Ülke sanki barut fıçısı.
İnsanlar sanki serseri mayın.
Olmayacak işler, herkesin gözü önünde gerçekleşiyor.
İlkin, nedeni hala açıklanamayan, açıklamak isteyen yetkililerinde kem küm edip durduğu, ülke genelinde bir elektrik kesintisi yaşanıyor
Ayni gün, dünya kentlerinden biri olan İstanbul’un göbeğinde, en korunaklı yer olması gereken adliye sarayının içinde, pazarlığı 6 saat süren, silahlı bir terör eylemi başlıyor.
“Başarılı” olarak nitelenen bir operasyonla iki terörist ölü olarak ele geçiriliyor, rehin aldıkları savcı da şehit oluyor.
Bu “başarılı operasyonun” sonunda, şehit olan savcının vücuduna isabet eden kurşunun kaç tane olduğu bile tartışma konusu oluyor.
Cumhurbaşkanının savcının evine taziye ziyareti, parti mitingine dönüyor, ana muhalefet partisinin genel başkanının taziye ziyaretinde yuhlar ve pet şişeler havada uçuyor.
Ardından yine dünya kenti koca İstanbul’un emniyet müdürlüğüne uzun namlulu silahla saldırı olayı yaşanıyor.
Aranan bir bayan terörist ölü olarak ele geçiriliyor.
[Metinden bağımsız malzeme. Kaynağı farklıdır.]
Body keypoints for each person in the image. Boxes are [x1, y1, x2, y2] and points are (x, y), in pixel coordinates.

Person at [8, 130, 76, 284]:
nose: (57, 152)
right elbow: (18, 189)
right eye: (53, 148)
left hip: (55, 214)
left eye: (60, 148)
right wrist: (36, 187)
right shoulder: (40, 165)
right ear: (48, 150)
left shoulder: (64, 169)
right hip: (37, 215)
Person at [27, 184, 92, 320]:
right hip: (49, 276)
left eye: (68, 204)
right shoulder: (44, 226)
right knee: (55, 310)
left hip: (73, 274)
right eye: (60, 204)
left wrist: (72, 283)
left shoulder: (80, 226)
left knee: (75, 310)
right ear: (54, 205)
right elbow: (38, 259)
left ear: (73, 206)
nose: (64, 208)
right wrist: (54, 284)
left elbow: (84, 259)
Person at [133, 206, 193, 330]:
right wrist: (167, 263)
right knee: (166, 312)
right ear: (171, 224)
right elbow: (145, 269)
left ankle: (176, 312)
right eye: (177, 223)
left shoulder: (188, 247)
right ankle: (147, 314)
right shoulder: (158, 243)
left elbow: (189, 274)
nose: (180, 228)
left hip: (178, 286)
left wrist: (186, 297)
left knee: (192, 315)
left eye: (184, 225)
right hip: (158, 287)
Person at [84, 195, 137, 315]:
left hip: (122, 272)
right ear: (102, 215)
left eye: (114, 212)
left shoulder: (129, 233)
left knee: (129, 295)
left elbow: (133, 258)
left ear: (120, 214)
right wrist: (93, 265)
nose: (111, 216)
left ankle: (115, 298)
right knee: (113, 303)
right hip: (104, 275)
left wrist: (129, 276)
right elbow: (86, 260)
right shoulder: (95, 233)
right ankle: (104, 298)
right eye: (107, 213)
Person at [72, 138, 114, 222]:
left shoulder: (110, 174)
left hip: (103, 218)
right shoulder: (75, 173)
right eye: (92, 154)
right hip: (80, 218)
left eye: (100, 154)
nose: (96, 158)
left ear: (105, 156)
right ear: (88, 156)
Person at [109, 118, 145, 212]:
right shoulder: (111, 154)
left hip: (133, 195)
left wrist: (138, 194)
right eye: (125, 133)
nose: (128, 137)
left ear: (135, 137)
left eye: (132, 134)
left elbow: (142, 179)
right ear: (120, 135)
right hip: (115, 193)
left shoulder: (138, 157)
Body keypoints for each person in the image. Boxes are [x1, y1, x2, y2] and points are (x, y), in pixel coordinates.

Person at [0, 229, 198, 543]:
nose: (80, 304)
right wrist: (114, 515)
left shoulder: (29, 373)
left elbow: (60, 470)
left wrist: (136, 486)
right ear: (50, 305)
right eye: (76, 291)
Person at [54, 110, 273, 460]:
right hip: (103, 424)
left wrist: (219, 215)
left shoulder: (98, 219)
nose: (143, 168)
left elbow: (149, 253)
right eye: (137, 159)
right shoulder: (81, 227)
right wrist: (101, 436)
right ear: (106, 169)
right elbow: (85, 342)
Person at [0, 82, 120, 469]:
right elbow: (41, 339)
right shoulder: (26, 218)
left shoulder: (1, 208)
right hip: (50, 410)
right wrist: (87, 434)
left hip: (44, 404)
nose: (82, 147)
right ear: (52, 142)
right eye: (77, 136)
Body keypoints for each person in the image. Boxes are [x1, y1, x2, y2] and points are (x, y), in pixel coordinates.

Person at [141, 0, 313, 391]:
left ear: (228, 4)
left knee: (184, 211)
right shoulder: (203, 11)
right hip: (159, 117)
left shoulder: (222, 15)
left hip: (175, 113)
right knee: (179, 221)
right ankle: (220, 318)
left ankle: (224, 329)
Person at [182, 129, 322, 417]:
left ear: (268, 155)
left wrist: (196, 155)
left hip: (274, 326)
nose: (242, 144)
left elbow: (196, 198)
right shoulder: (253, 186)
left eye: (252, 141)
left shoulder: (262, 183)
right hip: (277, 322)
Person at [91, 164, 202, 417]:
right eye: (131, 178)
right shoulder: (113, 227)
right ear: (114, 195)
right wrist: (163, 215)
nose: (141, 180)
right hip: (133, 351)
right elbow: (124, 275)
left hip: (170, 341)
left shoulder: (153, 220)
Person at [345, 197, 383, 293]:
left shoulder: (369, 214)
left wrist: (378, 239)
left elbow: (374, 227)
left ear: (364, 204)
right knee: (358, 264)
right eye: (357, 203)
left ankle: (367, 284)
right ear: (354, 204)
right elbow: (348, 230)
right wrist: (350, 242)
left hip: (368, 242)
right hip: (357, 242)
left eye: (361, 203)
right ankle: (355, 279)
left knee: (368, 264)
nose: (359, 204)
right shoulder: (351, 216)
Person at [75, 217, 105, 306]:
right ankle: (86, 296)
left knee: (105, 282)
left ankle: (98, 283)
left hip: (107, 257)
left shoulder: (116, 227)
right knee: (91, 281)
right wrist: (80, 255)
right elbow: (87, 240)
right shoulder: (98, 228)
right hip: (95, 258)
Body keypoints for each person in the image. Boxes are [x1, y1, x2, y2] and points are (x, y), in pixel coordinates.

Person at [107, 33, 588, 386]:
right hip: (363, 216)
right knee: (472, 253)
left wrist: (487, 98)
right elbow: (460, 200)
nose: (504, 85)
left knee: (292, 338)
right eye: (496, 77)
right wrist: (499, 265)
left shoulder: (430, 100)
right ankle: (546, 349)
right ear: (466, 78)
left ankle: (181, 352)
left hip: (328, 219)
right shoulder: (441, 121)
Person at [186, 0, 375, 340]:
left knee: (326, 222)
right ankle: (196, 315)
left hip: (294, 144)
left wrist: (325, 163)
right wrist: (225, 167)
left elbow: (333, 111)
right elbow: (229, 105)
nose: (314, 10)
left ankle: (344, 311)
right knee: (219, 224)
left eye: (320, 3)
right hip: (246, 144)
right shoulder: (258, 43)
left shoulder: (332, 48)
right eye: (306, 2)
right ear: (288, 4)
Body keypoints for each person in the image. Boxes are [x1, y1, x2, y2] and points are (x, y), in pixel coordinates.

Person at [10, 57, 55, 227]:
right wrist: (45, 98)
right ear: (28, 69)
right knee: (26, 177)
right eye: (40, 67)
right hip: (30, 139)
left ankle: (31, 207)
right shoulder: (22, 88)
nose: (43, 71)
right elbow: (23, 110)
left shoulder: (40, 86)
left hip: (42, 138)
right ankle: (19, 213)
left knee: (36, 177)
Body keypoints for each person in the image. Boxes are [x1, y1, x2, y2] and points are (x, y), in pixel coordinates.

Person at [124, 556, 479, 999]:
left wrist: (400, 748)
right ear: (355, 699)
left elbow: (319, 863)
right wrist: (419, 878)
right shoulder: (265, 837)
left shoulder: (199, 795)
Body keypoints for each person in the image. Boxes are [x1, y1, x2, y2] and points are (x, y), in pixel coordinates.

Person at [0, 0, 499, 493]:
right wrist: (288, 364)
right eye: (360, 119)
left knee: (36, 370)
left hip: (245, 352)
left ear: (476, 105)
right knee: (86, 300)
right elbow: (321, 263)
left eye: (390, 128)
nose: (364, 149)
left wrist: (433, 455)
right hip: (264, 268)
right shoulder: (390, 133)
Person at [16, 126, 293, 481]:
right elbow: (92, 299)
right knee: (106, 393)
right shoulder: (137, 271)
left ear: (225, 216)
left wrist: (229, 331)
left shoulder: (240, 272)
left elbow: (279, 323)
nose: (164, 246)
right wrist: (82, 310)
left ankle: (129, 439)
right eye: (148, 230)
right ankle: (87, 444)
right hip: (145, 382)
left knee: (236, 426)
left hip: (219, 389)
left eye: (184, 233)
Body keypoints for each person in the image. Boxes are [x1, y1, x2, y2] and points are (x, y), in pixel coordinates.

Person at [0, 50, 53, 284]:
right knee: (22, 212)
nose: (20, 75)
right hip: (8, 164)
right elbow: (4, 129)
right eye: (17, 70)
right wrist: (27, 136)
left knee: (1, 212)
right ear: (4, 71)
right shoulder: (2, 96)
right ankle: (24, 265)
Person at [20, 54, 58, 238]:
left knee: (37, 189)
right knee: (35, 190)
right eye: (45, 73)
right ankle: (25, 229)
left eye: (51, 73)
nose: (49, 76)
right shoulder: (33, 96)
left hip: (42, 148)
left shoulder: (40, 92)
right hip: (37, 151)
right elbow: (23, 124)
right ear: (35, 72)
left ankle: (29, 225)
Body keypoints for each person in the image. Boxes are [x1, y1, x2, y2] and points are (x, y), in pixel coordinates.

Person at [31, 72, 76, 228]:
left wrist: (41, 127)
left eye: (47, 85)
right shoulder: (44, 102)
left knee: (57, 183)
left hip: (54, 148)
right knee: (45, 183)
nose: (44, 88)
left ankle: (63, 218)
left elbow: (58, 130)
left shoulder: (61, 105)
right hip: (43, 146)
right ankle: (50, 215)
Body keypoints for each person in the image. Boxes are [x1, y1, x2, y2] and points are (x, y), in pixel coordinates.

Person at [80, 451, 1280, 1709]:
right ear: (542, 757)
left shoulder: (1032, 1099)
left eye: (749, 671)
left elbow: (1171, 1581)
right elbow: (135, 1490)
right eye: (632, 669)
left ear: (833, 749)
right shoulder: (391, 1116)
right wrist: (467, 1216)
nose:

Ülkede böyle terör olayları yaşanırken ve bu iki olaydaki teröristler belliyken ve aranırken istihbarat örgütleri sorgulanmıyor.
İki gün sonra oynadığı maçtan dönen Fenerbahçe futbolcularının içinde bulunduğu otobüse silahlı saldırı yapılıyor, otobüsün sürücüsü yaralanıyor.
Otobüsteki bir güvenlik görevlisinin dikkatiyle, araç durdurularak devrilmesi önleniyor.
Ülke sanki barut fıçısı demekte haksız mıyım?
Ve işin ilginç yanı, “başarılı” olarak nitelenen adalet sarayı operasyonunun faturası, günlerini kutlamaya iki gün kala avukatlara kesiliyor.
Olaylarda bir sürü soru işareti var…
x
Bu yazım yayınlanıncaya kadar yeni bir olay yaşandı mı bilemiyorum.
Ve ülke topallaya topallaya 7 Haziran seçimine doğru ilerliyor.
Ve biz hala “ekmek alma belgesi” ile uğraşıyoruz.
Seçim kazanmayı neredeyse bir ölüm kalım savaşı haline getirenlerin ise, sık sık demokrasiden söz etmelerine şaşıp kalıyorum.
Benim cennet ülkem ve bu cennet ülkede yaşayan iyi insanlar, bu kargaşaları, kıyımları, yalanları, aldatmacaları hak etmiyor.